The influx of social media and smart phone technology has introduced our new generation of adolescents to a very different world to navigate. We also know that specific health issues can reduce access to education. These can have a direct impact on learning, e.g. specific learning disability, intellectual or developmental disability or an indirect impact on learning through school disengagement or school absences. 

In 2015 the World Happiness Report stated, “Our schools should become as concerned with the wellbeing of children as they are with academic performance.” 

The Melbourne Declaration of Educational Goals 2008 had as one of its core outcomes that,“All young Australians become successful learners, confident and creative individuals and active and informed citizens.” This was elaborated as individuals have “a sense of self-worth, self-awareness and personal identity that enables them to manage their emotional, mental, spiritual and physical wellbeing.” 

Research from PISA 2018 also confirms that school belonging and connectedness is one of the most significant protective factors in many risky adolescent behaviours, including early sexual initiation, alcohol, tobacco and other drug use, violence, self-harming behaviours and absenteeism. It also suggests that students with higher school-connectedness performed better across every academic measure.  

This is why at Snowy Mountains Grammar School we pride ourselves on the vertical house tutor program in the Senior School and ‘WeMeet’ in Junior School. This time is dedicated to building and developing authentic relationships with teachers and other students. Dedicated time is spent on positive education, focusing on social and emotional learning (SEL). Specific and targeted skills are taught to enhance each individual student’s sense of self-worth and personal identity. Programs are strategic and age related. These include resilience, pro-social values or problem-solving skills. It also encourages a sense of agency and responsibility, building optimism and hope for the future. 

We are also developing a unique program designed specifically for boys. This will focus on those young men in our care, aged between fourteen and sixteen, mainly Years 9 and 10, whom we know are experiencing a rapid physical growth at a time when school sometimes seems irrelevant. This program will see a number of key elements to allow these young men to learn in a different way, be encouraged to explore their world in more practical and specific ways and encourage them to talk more to each other.  
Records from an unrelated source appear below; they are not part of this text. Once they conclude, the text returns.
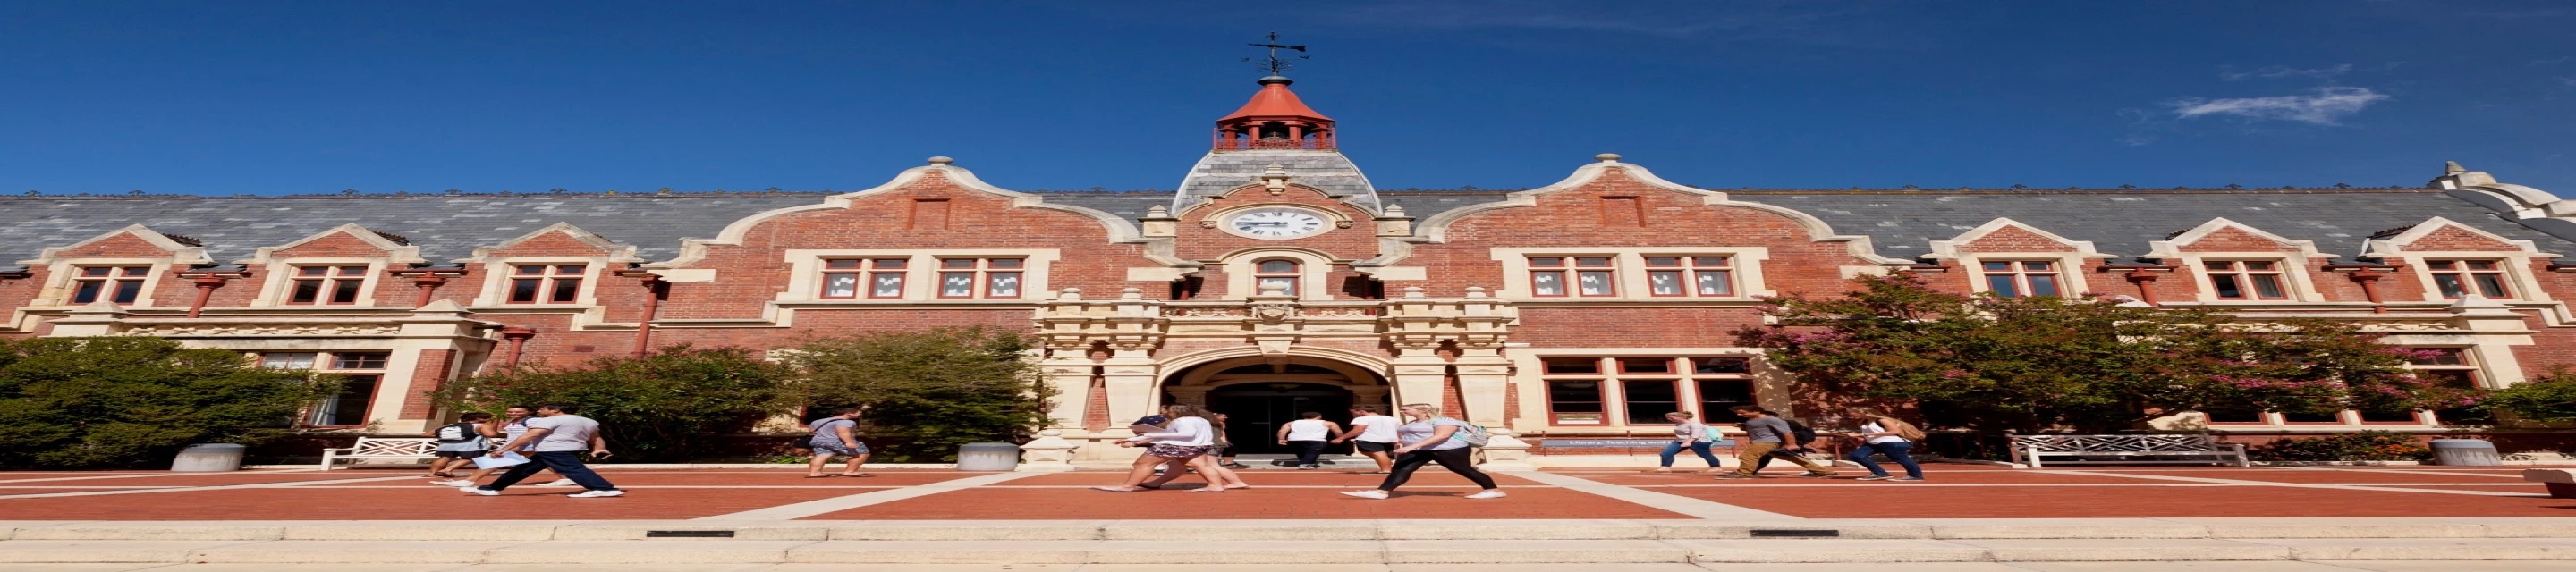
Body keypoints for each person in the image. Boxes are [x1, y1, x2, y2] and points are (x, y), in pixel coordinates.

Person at [1338, 403, 1504, 500]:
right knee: (1402, 469)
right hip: (1420, 450)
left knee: (1463, 470)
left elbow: (1441, 436)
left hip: (1447, 450)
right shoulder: (1413, 421)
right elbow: (1409, 433)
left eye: (1407, 409)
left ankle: (1494, 490)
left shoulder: (1444, 420)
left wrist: (1411, 446)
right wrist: (1401, 441)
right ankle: (1381, 492)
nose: (1403, 412)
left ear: (1423, 410)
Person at [462, 404, 623, 498]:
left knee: (574, 470)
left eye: (544, 409)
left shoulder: (551, 420)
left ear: (555, 410)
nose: (540, 410)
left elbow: (532, 434)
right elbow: (596, 438)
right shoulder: (589, 421)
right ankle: (493, 488)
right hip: (559, 450)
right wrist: (599, 448)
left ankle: (604, 488)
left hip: (554, 449)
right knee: (522, 470)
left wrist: (505, 449)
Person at [1095, 404, 1237, 492]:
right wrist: (1133, 439)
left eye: (1169, 411)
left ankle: (1127, 486)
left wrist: (1136, 439)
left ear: (1176, 411)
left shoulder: (1181, 420)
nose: (1167, 413)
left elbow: (1186, 434)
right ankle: (1215, 485)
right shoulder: (1202, 420)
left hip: (1174, 446)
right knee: (1203, 465)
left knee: (1143, 464)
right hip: (1197, 446)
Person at [432, 406, 580, 488]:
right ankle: (565, 477)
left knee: (494, 460)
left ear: (528, 412)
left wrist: (515, 446)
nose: (513, 413)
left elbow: (533, 433)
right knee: (545, 462)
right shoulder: (513, 422)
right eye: (511, 411)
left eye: (518, 411)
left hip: (525, 446)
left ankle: (470, 480)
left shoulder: (531, 420)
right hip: (521, 446)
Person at [1722, 405, 1834, 479]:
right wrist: (1741, 425)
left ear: (1756, 411)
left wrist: (1792, 444)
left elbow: (1787, 432)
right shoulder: (1752, 420)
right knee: (1792, 458)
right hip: (1761, 442)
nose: (1740, 415)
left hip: (1767, 442)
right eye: (1739, 413)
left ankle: (1743, 473)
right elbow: (1758, 428)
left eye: (1742, 413)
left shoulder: (1772, 419)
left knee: (1747, 456)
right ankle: (1823, 472)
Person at [1844, 407, 1926, 482]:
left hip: (1892, 442)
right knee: (1856, 455)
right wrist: (1860, 439)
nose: (1851, 416)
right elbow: (1873, 434)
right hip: (1874, 443)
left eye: (1852, 414)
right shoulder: (1864, 422)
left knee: (1901, 459)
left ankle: (1916, 475)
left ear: (1863, 413)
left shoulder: (1882, 420)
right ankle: (1880, 473)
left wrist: (1863, 435)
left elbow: (1896, 431)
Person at [805, 407, 871, 478]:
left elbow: (812, 431)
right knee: (862, 453)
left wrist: (826, 435)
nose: (860, 414)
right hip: (837, 441)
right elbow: (843, 432)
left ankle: (815, 473)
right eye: (858, 413)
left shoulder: (817, 421)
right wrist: (849, 442)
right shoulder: (846, 422)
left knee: (822, 455)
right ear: (848, 414)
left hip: (819, 441)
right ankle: (850, 471)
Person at [1332, 405, 1399, 474]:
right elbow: (1400, 429)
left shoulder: (1361, 419)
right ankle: (1387, 465)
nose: (1354, 414)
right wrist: (1399, 439)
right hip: (1388, 440)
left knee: (1378, 454)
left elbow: (1358, 430)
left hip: (1369, 439)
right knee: (1377, 454)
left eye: (1354, 412)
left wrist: (1341, 438)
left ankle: (1386, 470)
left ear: (1361, 411)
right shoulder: (1393, 419)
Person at [425, 412, 493, 478]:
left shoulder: (449, 425)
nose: (489, 420)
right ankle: (447, 469)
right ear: (479, 419)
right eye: (487, 418)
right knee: (471, 458)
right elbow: (490, 434)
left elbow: (427, 434)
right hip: (469, 446)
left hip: (446, 445)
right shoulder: (480, 425)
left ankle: (432, 473)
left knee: (444, 458)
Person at [1655, 411, 1724, 472]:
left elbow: (1695, 435)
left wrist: (1688, 442)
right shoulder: (1678, 424)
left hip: (1699, 441)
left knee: (1705, 455)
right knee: (1666, 453)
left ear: (1679, 417)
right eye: (1668, 418)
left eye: (1671, 418)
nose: (1669, 419)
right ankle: (1665, 467)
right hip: (1680, 441)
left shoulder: (1695, 425)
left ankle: (1716, 467)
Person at [1275, 411, 1344, 469]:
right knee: (1312, 453)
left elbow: (1282, 431)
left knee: (1301, 451)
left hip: (1294, 440)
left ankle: (1304, 461)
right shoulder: (1328, 423)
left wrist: (1281, 439)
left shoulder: (1291, 423)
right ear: (1319, 416)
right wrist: (1339, 438)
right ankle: (1305, 463)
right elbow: (1338, 432)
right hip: (1316, 440)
We are also excited about continuing the Values Project and looking to 2020 when we will introduce Positive Education across the school. Positive Education is embedded in the science of positive psychology and the program is broken up into five domains. The PERMA framework looks at: 

1)    Positive Emotions

2)    Engagement

3)    Relationships

4)    Meaning

5)    Accomplishment

This focus on Positive Education will assist our community to thrive and flourish. The goal of Positive Education is to reveal a person’s character strengths and to develop the ability to engage those strengths. This will be incorporated in each class and specific wellbeing lessons.  The focus will be always student-centred, with the main objective improving outcomes for every student. We want our students to feel connected and supported. We know when this happens we improve academic success, alongside a young person who will be happier – happier to pay attention, try harder, persevere, have greater levels of community service, and be more creative and curious.